— ENTRIES PROVIDED —

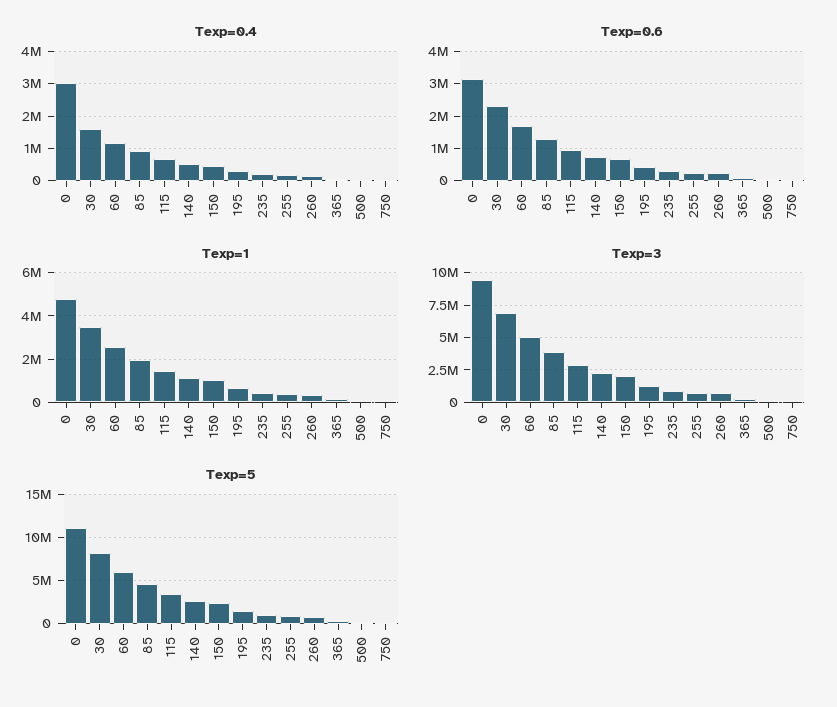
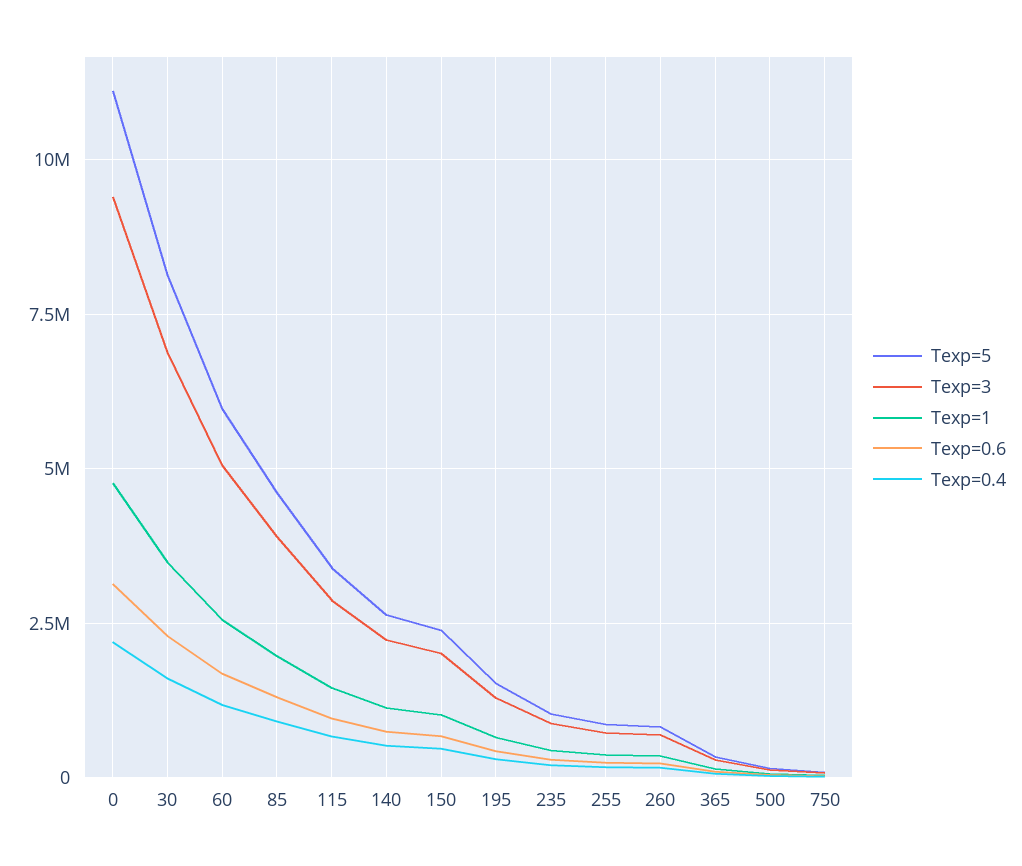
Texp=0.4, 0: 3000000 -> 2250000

==

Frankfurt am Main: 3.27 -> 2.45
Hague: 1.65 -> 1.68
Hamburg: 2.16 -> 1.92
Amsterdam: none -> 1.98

— WORK ORDER —
Among the entries above, copy exactly only the lines starting with the one containing "Hague: 1.65 -> 1.68" and going through the one containing "Amsterdam: none -> 1.98", both ends included.

— ANSWER TO THE PROBLEM —
Hague: 1.65 -> 1.68
Hamburg: 2.16 -> 1.92
Amsterdam: none -> 1.98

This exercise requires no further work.